[DATA SHOWN Boundary: Start]

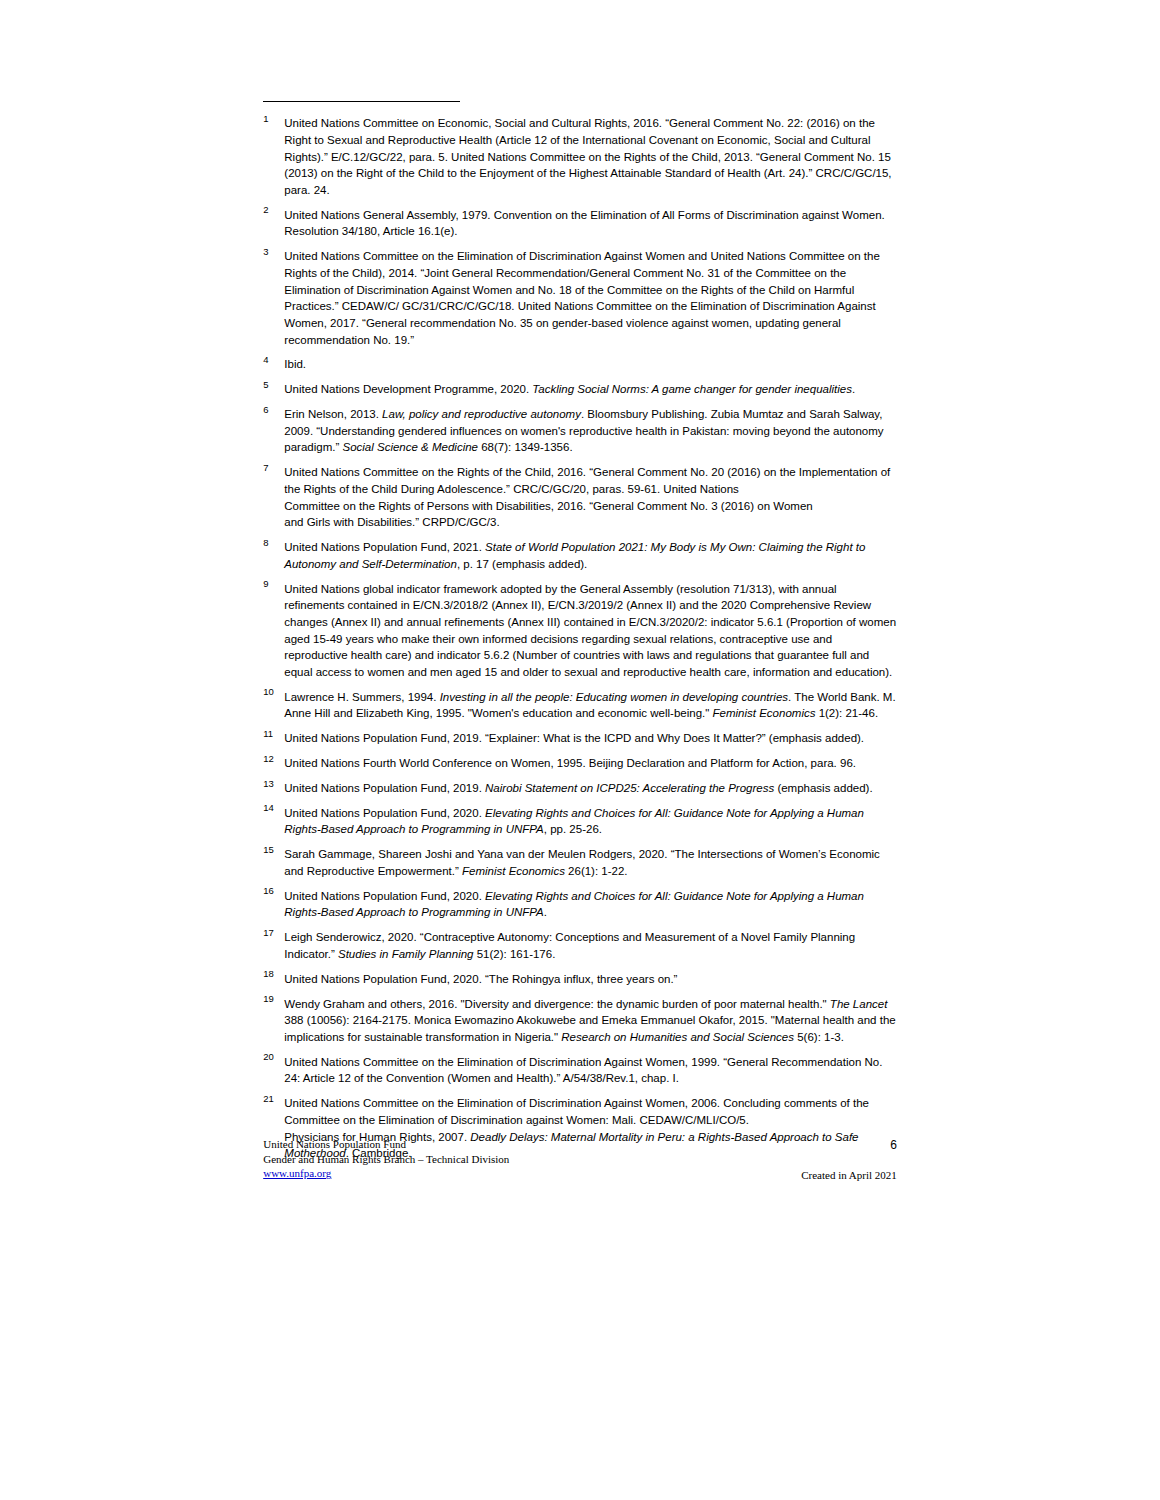United Nations Committee on Economic, Social and Cultural Rights, 2016. “General Comment No. 22: (2016) on the Right to Sexual and Reproductive Health (Article 12 of the International Covenant on Economic, Social and Cultural Rights).” E/C.12/GC/22, para. 5. United Nations Committee on the Rights of the Child, 2013. “General Comment No. 15 (2013) on the Right of the Child to the Enjoyment of the Highest Attainable Standard of Health (Art. 24).” CRC/C/GC/15, para. 24.
United Nations General Assembly, 1979. Convention on the Elimination of All Forms of Discrimination against Women. Resolution 34/180, Article 16.1(e).
United Nations Committee on the Elimination of Discrimination Against Women and United Nations Committee on the Rights of the Child), 2014. “Joint General Recommendation/General Comment No. 31 of the Committee on the Elimination of Discrimination Against Women and No. 18 of the Committee on the Rights of the Child on Harmful Practices.” CEDAW/C/ GC/31/CRC/C/GC/18. United Nations Committee on the Elimination of Discrimination Against Women, 2017. “General recommendation No. 35 on gender-based violence against women, updating general recommendation No. 19.”
Ibid.
United Nations Development Programme, 2020. Tackling Social Norms: A game changer for gender inequalities.
Erin Nelson, 2013. Law, policy and reproductive autonomy. Bloomsbury Publishing. Zubia Mumtaz and Sarah Salway, 2009. “Understanding gendered influences on women's reproductive health in Pakistan: moving beyond the autonomy paradigm.” Social Science & Medicine 68(7): 1349-1356.
United Nations Committee on the Rights of the Child, 2016. “General Comment No. 20 (2016) on the Implementation of the Rights of the Child During Adolescence.” CRC/C/GC/20, paras. 59-61. United Nations
Committee on the Rights of Persons with Disabilities, 2016. “General Comment No. 3 (2016) on Women
and Girls with Disabilities.” CRPD/C/GC/3.
United Nations Population Fund, 2021. State of World Population 2021: My Body is My Own: Claiming the Right to Autonomy and Self-Determination, p. 17 (emphasis added).
United Nations global indicator framework adopted by the General Assembly (resolution 71/313), with annual refinements contained in E/CN.3/2018/2 (Annex II), E/CN.3/2019/2 (Annex II) and the 2020 Comprehensive Review changes (Annex II) and annual refinements (Annex III) contained in E/CN.3/2020/2: indicator 5.6.1 (Proportion of women aged 15-49 years who make their own informed decisions regarding sexual relations, contraceptive use and reproductive health care) and indicator 5.6.2 (Number of countries with laws and regulations that guarantee full and equal access to women and men aged 15 and older to sexual and reproductive health care, information and education).
Lawrence H. Summers, 1994. Investing in all the people: Educating women in developing countries. The World Bank. M. Anne Hill and Elizabeth King, 1995. "Women's education and economic well-being." Feminist Economics 1(2): 21-46.
United Nations Population Fund, 2019. “Explainer: What is the ICPD and Why Does It Matter?” (emphasis added).
United Nations Fourth World Conference on Women, 1995. Beijing Declaration and Platform for Action, para. 96.
United Nations Population Fund, 2019. Nairobi Statement on ICPD25: Accelerating the Progress (emphasis added).
United Nations Population Fund, 2020. Elevating Rights and Choices for All: Guidance Note for Applying a Human Rights-Based Approach to Programming in UNFPA, pp. 25-26.
Sarah Gammage, Shareen Joshi and Yana van der Meulen Rodgers, 2020. “The Intersections of Women’s Economic and Reproductive Empowerment.” Feminist Economics 26(1): 1-22.
United Nations Population Fund, 2020. Elevating Rights and Choices for All: Guidance Note for Applying a Human Rights-Based Approach to Programming in UNFPA.
Leigh Senderowicz, 2020. “Contraceptive Autonomy: Conceptions and Measurement of a Novel Family Planning Indicator.” Studies in Family Planning 51(2): 161-176.
United Nations Population Fund, 2020. “The Rohingya influx, three years on.”
Wendy Graham and others, 2016. "Diversity and divergence: the dynamic burden of poor maternal health." The Lancet 388 (10056): 2164-2175. Monica Ewomazino Akokuwebe and Emeka Emmanuel Okafor, 2015. "Maternal health and the implications for sustainable transformation in Nigeria." Research on Humanities and Social Sciences 5(6): 1-3.
United Nations Committee on the Elimination of Discrimination Against Women, 1999. “General Recommendation No. 24: Article 12 of the Convention (Women and Health).” A/54/38/Rev.1, chap. I.
United Nations Committee on the Elimination of Discrimination Against Women, 2006. Concluding comments of the Committee on the Elimination of Discrimination against Women: Mali. CEDAW/C/MLI/CO/5.
Physicians for Human Rights, 2007. Deadly Delays: Maternal Mortality in Peru: a Rights-Based Approach to Safe Motherhood. Cambridge.
United Nations Population Fund
Gender and Human Rights Branch – Technical Division
www.unfpa.org
6
Created in April 2021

[DATA SHOWN Boundary: End]

PROMPT: Output the listing above exactly, but leave its pictures behind.

SOLUTION:
United Nations Committee on Economic, Social and Cultural Rights, 2016. “General Comment No. 22: (2016) on the Right to Sexual and Reproductive Health (Article 12 of the International Covenant on Economic, Social and Cultural Rights).” E/C.12/GC/22, para. 5. United Nations Committee on the Rights of the Child, 2013. “General Comment No. 15 (2013) on the Right of the Child to the Enjoyment of the Highest Attainable Standard of Health (Art. 24).” CRC/C/GC/15, para. 24.
United Nations General Assembly, 1979. Convention on the Elimination of All Forms of Discrimination against Women. Resolution 34/180, Article 16.1(e).
United Nations Committee on the Elimination of Discrimination Against Women and United Nations Committee on the Rights of the Child), 2014. “Joint General Recommendation/General Comment No. 31 of the Committee on the Elimination of Discrimination Against Women and No. 18 of the Committee on the Rights of the Child on Harmful Practices.” CEDAW/C/ GC/31/CRC/C/GC/18. United Nations Committee on the Elimination of Discrimination Against Women, 2017. “General recommendation No. 35 on gender-based violence against women, updating general recommendation No. 19.”
Ibid.
United Nations Development Programme, 2020. Tackling Social Norms: A game changer for gender inequalities.
Erin Nelson, 2013. Law, policy and reproductive autonomy. Bloomsbury Publishing. Zubia Mumtaz and Sarah Salway, 2009. “Understanding gendered influences on women's reproductive health in Pakistan: moving beyond the autonomy paradigm.” Social Science & Medicine 68(7): 1349-1356.
United Nations Committee on the Rights of the Child, 2016. “General Comment No. 20 (2016) on the Implementation of the Rights of the Child During Adolescence.” CRC/C/GC/20, paras. 59-61. United Nations
Committee on the Rights of Persons with Disabilities, 2016. “General Comment No. 3 (2016) on Women
and Girls with Disabilities.” CRPD/C/GC/3.
United Nations Population Fund, 2021. State of World Population 2021: My Body is My Own: Claiming the Right to Autonomy and Self-Determination, p. 17 (emphasis added).
United Nations global indicator framework adopted by the General Assembly (resolution 71/313), with annual refinements contained in E/CN.3/2018/2 (Annex II), E/CN.3/2019/2 (Annex II) and the 2020 Comprehensive Review changes (Annex II) and annual refinements (Annex III) contained in E/CN.3/2020/2: indicator 5.6.1 (Proportion of women aged 15-49 years who make their own informed decisions regarding sexual relations, contraceptive use and reproductive health care) and indicator 5.6.2 (Number of countries with laws and regulations that guarantee full and equal access to women and men aged 15 and older to sexual and reproductive health care, information and education).
Lawrence H. Summers, 1994. Investing in all the people: Educating women in developing countries. The World Bank. M. Anne Hill and Elizabeth King, 1995. "Women's education and economic well-being." Feminist Economics 1(2): 21-46.
United Nations Population Fund, 2019. “Explainer: What is the ICPD and Why Does It Matter?” (emphasis added).
United Nations Fourth World Conference on Women, 1995. Beijing Declaration and Platform for Action, para. 96.
United Nations Population Fund, 2019. Nairobi Statement on ICPD25: Accelerating the Progress (emphasis added).
United Nations Population Fund, 2020. Elevating Rights and Choices for All: Guidance Note for Applying a Human Rights-Based Approach to Programming in UNFPA, pp. 25-26.
Sarah Gammage, Shareen Joshi and Yana van der Meulen Rodgers, 2020. “The Intersections of Women’s Economic and Reproductive Empowerment.” Feminist Economics 26(1): 1-22.
United Nations Population Fund, 2020. Elevating Rights and Choices for All: Guidance Note for Applying a Human Rights-Based Approach to Programming in UNFPA.
Leigh Senderowicz, 2020. “Contraceptive Autonomy: Conceptions and Measurement of a Novel Family Planning Indicator.” Studies in Family Planning 51(2): 161-176.
United Nations Population Fund, 2020. “The Rohingya influx, three years on.”
Wendy Graham and others, 2016. "Diversity and divergence: the dynamic burden of poor maternal health." The Lancet 388 (10056): 2164-2175. Monica Ewomazino Akokuwebe and Emeka Emmanuel Okafor, 2015. "Maternal health and the implications for sustainable transformation in Nigeria." Research on Humanities and Social Sciences 5(6): 1-3.
United Nations Committee on the Elimination of Discrimination Against Women, 1999. “General Recommendation No. 24: Article 12 of the Convention (Women and Health).” A/54/38/Rev.1, chap. I.
United Nations Committee on the Elimination of Discrimination Against Women, 2006. Concluding comments of the Committee on the Elimination of Discrimination against Women: Mali. CEDAW/C/MLI/CO/5.
Physicians for Human Rights, 2007. Deadly Delays: Maternal Mortality in Peru: a Rights-Based Approach to Safe Motherhood. Cambridge.
United Nations Population Fund
Gender and Human Rights Branch – Technical Division
www.unfpa.org
6
Created in April 2021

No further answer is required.